Дело было на летних каникулах в Травемюнде, в жаркий день: с берега дул вялый ветер, а гладкое море отступило далеко. Мы провели где-то три четверти часа в воде и вместе с Юргеном Братштрёмом, сыном судовладельца, разлеглись на плотном песке под купальней, сконструированной из балок и досок. Джонни и Братштрём лежали на спине совсем голые, а я предпочел обмотать вокруг бедер купальное полотенце. Братштрём спросил зачем, и, поскольку я толком не знал, как ответить, Джонни со своей симпатичной, очаровательной улыбкой сказал, что я, наверно, уже немножко великоват, чтоб валяться голым. Я в самом деле был выше и более развит, чем они с Братштрёмом, да, кажется, и старше — около тринадцати. Хотя заявление Джонни содержало нечто для меня обидное, я промолчал. Дело в том, что в обществе Джонни вы очень скоро начинали испытывать неловкость, если не были таким же маленьким, тонким, не с таким же детским телом (у него-то всего этого было навалом). Он тогда вскидывал на вас свои красивые голубые, дружелюбные и одновременно насмешливо улыбающиеся девчачьи глаза с таким выражением, будто хотел сказать: «Ну и дубина ты стоеросовая!» Идеал мужественности и длинных брюк в его присутствии исчезал, и это вскоре после войны, когда сила, доблесть и всяческого рода грубая добродетель среди нас, мальчишек, ценились очень высоко и, чуть что, всякий объявлялся слабаком. Но Джонни, иностранца — или полуиностранца, — эти веяния не затрагивали, напротив, в нем было нечто от женщины, которая старается сохраниться и высмеивает остальных, старающихся меньше. Кроме того, в городе он, несомненно, первенствовал среди детей с точки зрения неслыханно-барственной элегантности: настоящий английский матросский костюм с синим льняным, завязывающимся на бант воротником, с морскими узлами, шнурами, серебряным свистком в нагрудном кармане и якорем на сужающемся к запястью широком рукаве. Любого другого за такое щегольство презрели бы и наказали. Но Джонни носил костюм так изящно и естественно, что ему это ничуть не повредило и он нисколько не пострадал.

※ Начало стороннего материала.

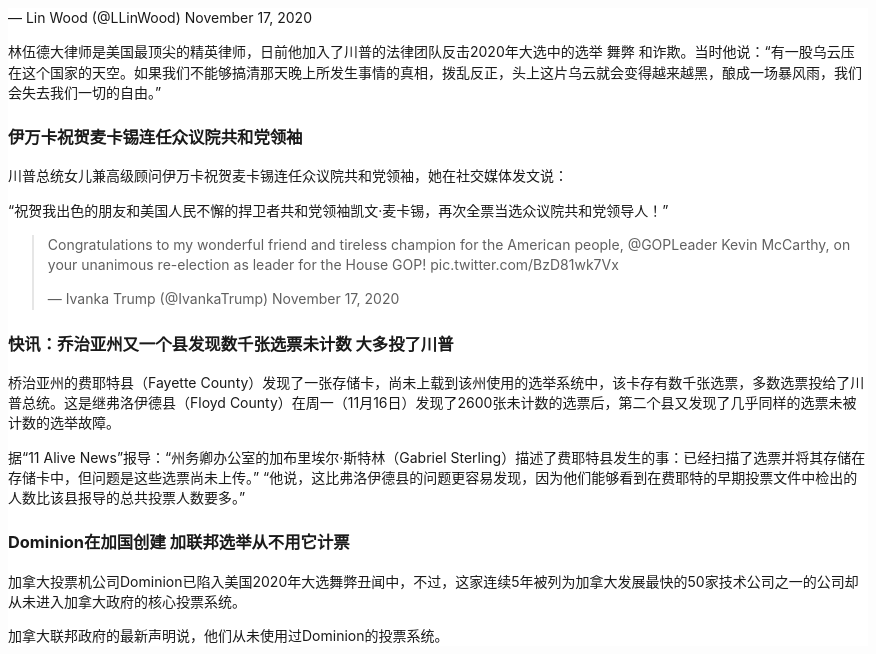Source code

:   </p>
  <p>
   — Lin Wood (@LLinWood)
   <ok href="https://twitter.com/LLinWood/status/1328829707048071170?ref_src=twsrc%5Etfw">
    November 17, 2020
   </ok>
  </p>
 </blockquote>
 <p>
  <p>
   林伍德大律师是美国最顶尖的精英律师，日前他加入了川普的法律团队反击2020年大选中的选举
   <ok href="https://www.epochtimes.com/gb/tag/%E8%88%9E%E5%BC%8A.html">
    舞弊
   </ok>
   和诈欺。当时他说：“有一股乌云压在这个国家的天空。如果我们不能够搞清那天晚上所发生事情的真相，拨乱反正，头上这片乌云就会变得越来越黑，酿成一场暴风雨，我们会失去我们一切的自由。”
  </p>
  <h3>
   伊万卡祝贺麦卡锡连任众议院共和党领袖
  </h3>
  <p>
   川普总统女儿兼高级顾问伊万卡祝贺麦卡锡连任众议院共和党领袖，她在社交媒体发文说：
  </p>
  <p>
   “祝贺我出色的朋友和美国人民不懈的捍卫者共和党领袖凯文·麦卡锡，再次全票当选众议院共和党领导人！”
  </p>
  <blockquote class="twitter-tweet">
   <p dir="ltr" lang="en">
    Congratulations to my wonderful friend and tireless champion for the American people,
    <ok href="https://twitter.com/GOPLeader?ref_src=twsrc%5Etfw">
     @GOPLeader
    </ok>
    Kevin McCarthy, on your unanimous re-election as leader for the House GOP!
    <ok href="https://t.co/BzD81wk7Vx">
     pic.twitter.com/BzD81wk7Vx
    </ok>
   </p>
   <p>
    — Ivanka Trump (@IvankaTrump)
    <ok href="https://twitter.com/IvankaTrump/status/1328791970223960064?ref_src=twsrc%5Etfw">
     November 17, 2020
    </ok>
   </p>
  </blockquote>
  <p>
   <h3>
    快讯：乔治亚州又一个县发现数千张选票未计数 大多投了川普
   </h3>
   <p>
    桥治亚州的费耶特县（Fayette County）发现了一张存储卡，尚未上载到该州使用的选举系统中，该卡存有数千张选票，多数选票投给了川普总统。这是继弗洛伊德县（Floyd County）在周一（11月16日）发现了2600张未计数的选票后，第二个县又发现了几乎同样的选票未被计数的选举故障。
   </p>
   <p>
    据“11 Alive News”报导：“州务卿办公室的加布里埃尔·斯特林（Gabriel Sterling）描述了费耶特县发生的事：已经扫描了选票并将其存储在存储卡中，但问题是这些选票尚未上传。” “他说，这比弗洛伊德县的问题更容易发现，因为他们能够看到在费耶特的早期投票文件中检出的人数比该县报导的总共投票人数要多。”
   </p>
   <h3>
    Dominion在加国创建 加联邦选举从不用它计票
   </h3>
   <p>
    加拿大投票机公司Dominion已陷入美国2020年大选舞弊丑闻中，不过，这家连续5年被列为加拿大发展最快的50家技术公司之一的公司却从未进入加拿大政府的核心投票系统。
   </p>
   <p>
    加拿大联邦政府的最新声明说，他们从未使用过Dominion的投票系统。
   </p>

Сейчас, поместив красивую, удлиненную, белокурую английскую голову на узкие ладони, он казался маленьким, худеньким амуром. Его отец, натурализовавшийся в Англии немецкий купец, умер несколько лет назад. А мать, благородного происхождения англичанка, дама с мягким, спокойным нравом и длинным лицом, осевшая в нашем городе с детьми — Джонни и такой же красивой, несколько коварной девочкой, — все еще ходила исключительно в черном, в непрекращающемся трауре по мужу и, растя детей в Германии, вероятно, выполняла его последнюю волю. Она, похоже, не испытывала острого недостатка в средствах. Имела просторный дом за городом, виллу у моря и время от времени ездила с Джонни и Сисси на далекие воды. Она не бывала в обществе, хотя то и было для нее открыто. Напротив, по причине ли траура или поскольку горизонты наших правящих семейств казались ей слишком узкими, сама она жила в крайнем уединении, однако, рассылая приглашения и устраивая совместные игры, позволяя Джонни и Сисси ходить на уроки танцев, этикета и так далее, заботилась о том, что бы дети ее вращались в обществе, которое она если и не определяла, то за которым со спокойной тщательностью следила и, нужно сказать, следила так, что Джонни и Сисси держались исключительно с детьми из состоятельных домов разумеется, не вследствие какого-либо заявленного принципа, просто так складывалось. Госпожа Бишоп на расстоянии тем содействовала моему воспитанию, что научила: дабы тебя уважали другие, более не нужно ничего, как ценить самого себя. Лишенная мужеской главы, эта маленькая семья не обнаруживала ни малейших признаков запущенности или упадка, которые в подобных случаях так часто возбуждают подозрительность бюргеров. Без родственного довеска, титулов, традиций, влияния или общественного положения — она существовала отдельно и вместе с тем не без претензий, и даже столь уверенных и продуманных претензий, что ей безропотно и без колебаний делались любые уступки, а дружба с детьми среди мальчиков и девочек котировалась очень высоко.